WORKING ACROSS BOUNDARIES

To create effective healthcare requires connections between different roles and relationships. A good place to start is thinking about team work: small groups of people with complementary skills to deliver a key aspect of patient care.

A good summary of effective teams comes from Mickan and Roger (2000) who suggest that effective teams have a number of different elements. These include regular communication, coordination, interdependent tasks and shared norms or cultures about ways of working. These authors conclude:

“…there is a need to build and maintain effective teams to maximise the specialist skills of healthcare professionals in meeting complex patient needs… Patient care will ultimately be enhanced through the co-ordinated efforts of effective healthcare teams.”
Mickan and Roger (2000)

This summary, along with many others, captures some of the key ingredients for better working together.

There is now an even more pressing need to think about different ways for healthcare systems to work together particularly across organisations. A key example of this can be found in discussions and ideas related to integrated care: the bringing together of different organisations and people from across various boundaries to deliver patient and user-centred care.

Over the past 10 years or so there have been various attempts to better integrate services. A recent example has been new models of care in the NHS which have experimented with different approaches to organising across hospital, primary and community services.

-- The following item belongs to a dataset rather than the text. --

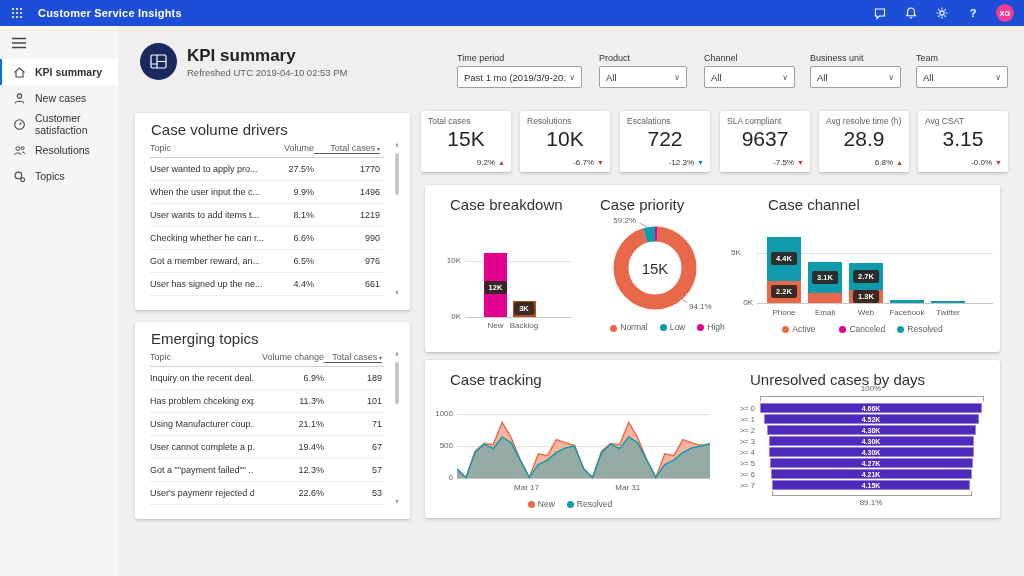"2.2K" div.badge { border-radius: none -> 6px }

These initiatives and many others can be found currently taking place in the NHS. As a result there is much optimism about the agenda however there remain a number of important challenges to achieving integration. Evidently, working within and across different groups is easier said than done. Key issues related to integrated care have been summarised by the national audit office (2017):

  • Financial incentives: the way hospitals are paid for each patient seen or treated potentially encourages these hospitals to increase their activity. This method of payment can work against local systems trying to reduce hospital activity through integration.
  • Workforce challenges: differences in working culture (the day to day way things get done), professional backgrounds and contractual terms and conditions across the health and local government remain barriers to integrating and developing the workforce.
  • Information-sharing: legal restrictions for data-sharing between organisations along with the difficulty to track patients through different care settings, compare costs and establish whether integration was saving money remain key issues for integrated care

There are also wider debates about how far you can integrate services within environments that promote competition between different organisations.

Until these and other issues are resolved will integration be more an aspiration than reality?

Given these challenges, there have been some interesting contributions reflecting on how to make such integration happen. Evans and colleagues (2016) draw together important lessons associated with how to better integrate care:

Lesson 1: Change the Conversation from a focus on clarifying roles and defining performance metrics (“task-focused”) to a “communication-based” model which focuses on building strong relationships across various stakeholders to promote shared purpose, shared identity and consensus building

Lesson 2: Self-Reflect and Adapt to promote relationship-building which involves creating meaningful connections, trust and shared meaning among diverse individuals and groups.

Lesson 3: Allow for evolution in adapting integrated care models and interventions to the local contexts allowing for learning over time.